Sesi itu tentu membosankan bagi reuni semacam ini. Tapi hanya dengan cara itu misi Mas Kadis Pariwisata, _completed._ Pak Wali pergi. Semua bakat alamiah diprovokasi oleh Mas Rudi, Sekwan Bangkalan yang tetap '55 dari atas sampai bawah perut. Ia eks Kasatpol PP merangkap pemandu karaoke-live music malam kemaren.
Sebelum sesi kedua pagi oleh Salman Hidayat, kami diajak menikmati Kota Madiun. Mas Agus dkk memandu peserta reuni menelusuri kota yang mengintegrasikan simbol Asia, Eropa, Amerika dan Timur Tengah. Tak perlu jauh-jauh kesana urus visa, Kota Madiun menyediakan Patung Liberty USA, Merlion Park Singapura, Ka'bah Mekkah, Menara Eiffel Paris, Kincir Angin Belanda, dan _Great Wall_ China yang sedang digarap.
Sesi kedua topiknya menarik. Kata moderator sekaligus manajernya (Cak Rudi), Salman alumni Magister Cipinang yang sukses dibanding kita semua. Setidaknya dari sisi _networking, healthy,_ dan ekonomi. Harus diakui produktivitasnya justru melampaui kerja ASN biasa. Jangan harap anda dilayani bila tak masuk daftar list untuk bulan berikutnya.
Modal Salman hanya keahlian refleksiologi, ditambah kesederhanaan, kepercayaan diri, dan no price. Pelanggannya mulai staf, kalapas, jenderal, gubernur, bupati, walikota, bahkan pengusaha kelas kakap di lapas. Rata-rata urusannya mengaktifkan titik metabolisme syaraf yang menghambat testosteron Kaum Adam.
Semua pelanggan itu relatif sukses. Testimoni mereka jadi iklan gratis. Dari mulut jenderal ke telinga gubernur dan seterusnya. Itulah yang membuat jadwal Salman padat merayap di Bandung, Jakarta, dan Surabaya. Anda harus punya ordal seperti Cak Rudi bila ingin lebih cepat ditangani. Salman tak menentukan tarif. Disitu kelebihannya, memberi yang langsung menerima lebih dari apa yang ditentukan.
Usia 50an, kesehatan Pasopati khususnya putra memang penuh masalah. Mulai kaki sampai rambut. Mulai asam urat sampai asam lambung. Kata moderator Cak Rudi, asamnya yang perlu dihilangkan, jangan uratnya. Ia menyimpulkan diagnosa melemahnya kinerja vitalitas Mas Budi bukan soal internal, tapi lebih karena faktor eksternal.

## Soal
Sebutkan semua golongan pelanggan Salman yang disebut dalam bacaan latihan di atas.

## Cuplikan Data
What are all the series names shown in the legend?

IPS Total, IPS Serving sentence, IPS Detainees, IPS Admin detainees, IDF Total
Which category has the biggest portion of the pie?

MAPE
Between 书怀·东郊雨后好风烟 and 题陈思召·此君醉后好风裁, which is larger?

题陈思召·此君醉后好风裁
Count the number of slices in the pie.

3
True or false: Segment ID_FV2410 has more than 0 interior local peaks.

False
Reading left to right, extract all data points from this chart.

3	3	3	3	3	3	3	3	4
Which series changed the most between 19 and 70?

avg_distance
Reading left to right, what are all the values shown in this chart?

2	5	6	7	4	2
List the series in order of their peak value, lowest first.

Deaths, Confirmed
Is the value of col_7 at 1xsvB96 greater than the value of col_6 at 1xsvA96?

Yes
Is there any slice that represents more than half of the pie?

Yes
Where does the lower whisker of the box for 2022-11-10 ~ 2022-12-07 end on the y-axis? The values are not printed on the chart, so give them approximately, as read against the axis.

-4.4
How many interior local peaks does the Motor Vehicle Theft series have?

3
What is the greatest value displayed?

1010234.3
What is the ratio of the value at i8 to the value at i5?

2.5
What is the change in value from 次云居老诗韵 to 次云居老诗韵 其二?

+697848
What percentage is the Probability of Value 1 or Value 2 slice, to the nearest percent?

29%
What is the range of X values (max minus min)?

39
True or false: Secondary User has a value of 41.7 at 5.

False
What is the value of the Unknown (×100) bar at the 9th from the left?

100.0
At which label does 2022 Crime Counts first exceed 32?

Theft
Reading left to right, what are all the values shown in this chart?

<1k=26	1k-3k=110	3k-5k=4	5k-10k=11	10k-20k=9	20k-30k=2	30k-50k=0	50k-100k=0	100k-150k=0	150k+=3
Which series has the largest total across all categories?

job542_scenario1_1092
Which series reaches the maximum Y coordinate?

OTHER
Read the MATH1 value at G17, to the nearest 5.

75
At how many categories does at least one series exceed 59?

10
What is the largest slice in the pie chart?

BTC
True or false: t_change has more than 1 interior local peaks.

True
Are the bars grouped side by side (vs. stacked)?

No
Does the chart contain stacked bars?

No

## Jawaban Tertulis
staf, kalapas, jenderal, gubernur, bupati, walikota, pengusaha kelas kakap